Outside of the body, the TURTLES system could also be used for a variety of solutions to meet the explosive growth in data storage needs (up to 175 zettabytes by 2025).

This is especially useful for long-term archival data applications such as closed-circuit safety footage storage, which the team calls data that you “write once and never read” but which you don’t read. must have access in the event of an incident. Thanks to technology developed by engineers, hard drives and disk drives that hold years of beloved camera memories could also be replaced with pieces of DNA.

Apart from storage, the ticker tape function could be used as a biosensor to monitor environmental contaminants, such as the concentration of heavy metals in drinking water.

As the lab focuses on moving beyond proof of concept in digital and cellular recording, the team expressed hope that more engineers would be interested in the concept and could use it to record signals. important for their research.

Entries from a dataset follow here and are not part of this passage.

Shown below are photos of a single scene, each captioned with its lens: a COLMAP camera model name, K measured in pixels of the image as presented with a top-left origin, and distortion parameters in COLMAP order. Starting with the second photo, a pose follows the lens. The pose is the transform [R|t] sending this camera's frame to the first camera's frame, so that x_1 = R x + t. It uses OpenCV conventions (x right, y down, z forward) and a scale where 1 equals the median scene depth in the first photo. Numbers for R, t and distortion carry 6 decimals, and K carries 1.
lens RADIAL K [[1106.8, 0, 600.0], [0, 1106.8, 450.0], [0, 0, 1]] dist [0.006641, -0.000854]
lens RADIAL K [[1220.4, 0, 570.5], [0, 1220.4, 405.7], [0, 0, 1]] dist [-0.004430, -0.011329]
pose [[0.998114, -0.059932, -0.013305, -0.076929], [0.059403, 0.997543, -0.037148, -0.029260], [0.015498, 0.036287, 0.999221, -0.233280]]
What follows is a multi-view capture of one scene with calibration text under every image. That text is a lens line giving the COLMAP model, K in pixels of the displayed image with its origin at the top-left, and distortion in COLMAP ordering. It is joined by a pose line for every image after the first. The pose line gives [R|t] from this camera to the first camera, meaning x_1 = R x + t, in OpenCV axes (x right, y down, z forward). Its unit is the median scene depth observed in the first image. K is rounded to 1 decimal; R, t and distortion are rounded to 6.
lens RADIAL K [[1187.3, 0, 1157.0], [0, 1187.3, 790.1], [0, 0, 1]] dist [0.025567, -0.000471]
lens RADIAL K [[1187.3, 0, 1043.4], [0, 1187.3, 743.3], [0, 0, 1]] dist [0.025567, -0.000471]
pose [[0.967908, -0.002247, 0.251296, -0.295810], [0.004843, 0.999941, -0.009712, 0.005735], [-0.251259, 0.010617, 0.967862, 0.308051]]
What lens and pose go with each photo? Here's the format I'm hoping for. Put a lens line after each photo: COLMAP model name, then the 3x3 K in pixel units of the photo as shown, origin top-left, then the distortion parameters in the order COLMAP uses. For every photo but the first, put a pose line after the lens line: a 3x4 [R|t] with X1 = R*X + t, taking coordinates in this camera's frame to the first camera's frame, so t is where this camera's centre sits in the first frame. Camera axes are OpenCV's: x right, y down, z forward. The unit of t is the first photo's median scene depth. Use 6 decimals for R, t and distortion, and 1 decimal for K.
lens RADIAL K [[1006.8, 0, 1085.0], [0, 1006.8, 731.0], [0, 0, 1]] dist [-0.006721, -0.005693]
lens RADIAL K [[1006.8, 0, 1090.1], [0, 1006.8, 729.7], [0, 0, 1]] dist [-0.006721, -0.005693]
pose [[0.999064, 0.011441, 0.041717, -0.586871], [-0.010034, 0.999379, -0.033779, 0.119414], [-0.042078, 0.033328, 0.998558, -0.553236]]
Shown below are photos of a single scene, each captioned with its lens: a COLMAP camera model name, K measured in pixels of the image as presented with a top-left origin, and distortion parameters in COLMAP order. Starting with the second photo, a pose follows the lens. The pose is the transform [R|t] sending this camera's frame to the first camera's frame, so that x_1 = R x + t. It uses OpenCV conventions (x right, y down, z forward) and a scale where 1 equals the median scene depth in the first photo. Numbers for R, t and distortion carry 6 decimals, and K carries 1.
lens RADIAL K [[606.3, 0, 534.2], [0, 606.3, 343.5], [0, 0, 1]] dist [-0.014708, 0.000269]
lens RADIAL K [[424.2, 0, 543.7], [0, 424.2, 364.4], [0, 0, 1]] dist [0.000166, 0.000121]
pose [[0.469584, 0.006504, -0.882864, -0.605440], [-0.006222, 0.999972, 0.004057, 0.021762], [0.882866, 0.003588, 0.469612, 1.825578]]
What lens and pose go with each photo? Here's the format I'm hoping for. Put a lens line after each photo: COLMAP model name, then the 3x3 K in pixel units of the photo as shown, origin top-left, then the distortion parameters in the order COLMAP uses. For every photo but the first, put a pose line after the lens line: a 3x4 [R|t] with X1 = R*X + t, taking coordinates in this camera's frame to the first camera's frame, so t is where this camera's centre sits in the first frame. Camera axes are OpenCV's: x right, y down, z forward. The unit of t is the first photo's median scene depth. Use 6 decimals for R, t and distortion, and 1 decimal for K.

“We are still building the genomic infrastructure and cellular techniques that we need for robust intracellular recording,” Tyo said. “This is a step on the road to reaching our long-term goal. “

Reference: “Recording Temporal Signals with Minutes Resolution Using Enzymatic DNA Synthesis” by Namita Bhan, Alec Callisto, Jonathan Strutz, Joshua Glaser, Reza Kalhor, Edward S. Boyden, George Church, Konrad Kording and Keith EJ Tyo, September 30, 2021, Journal of the American Chemical Society.
DOI: 10.1021 / jacs.1c07331

This work was supported by two grants from the National Institutes of Health (R01MH103910 and UF1NS107697) and an NIH training grant (T32GM008449) under the biotechnology training program at Northwestern University. The research was funded in part by the computing resources and staff contributions provided for the Quest high-performance computing facility at Northwestern University, which is jointly supported by the Office of the Provost, the Office of Research and Technology of information from Northwestern University. All next generation sequencing was performed with the assistance of the Next Generation Sequencing Center at the University of Illinois at Chicago. Sanger sequencing was supported by Northwestern University NUSeq Core Facility. Gel imaging was supported by Northwestern University Keck Biophysics Facility and a Cancer Center Support Grant (NCI CA060553). Azure Sapphire Imager at the Keck Biophysics Facility was funded by an NIH grant (1S10OD026963-01). Protein purification was supported by the Northwestern University Recombinant Protein Production Core.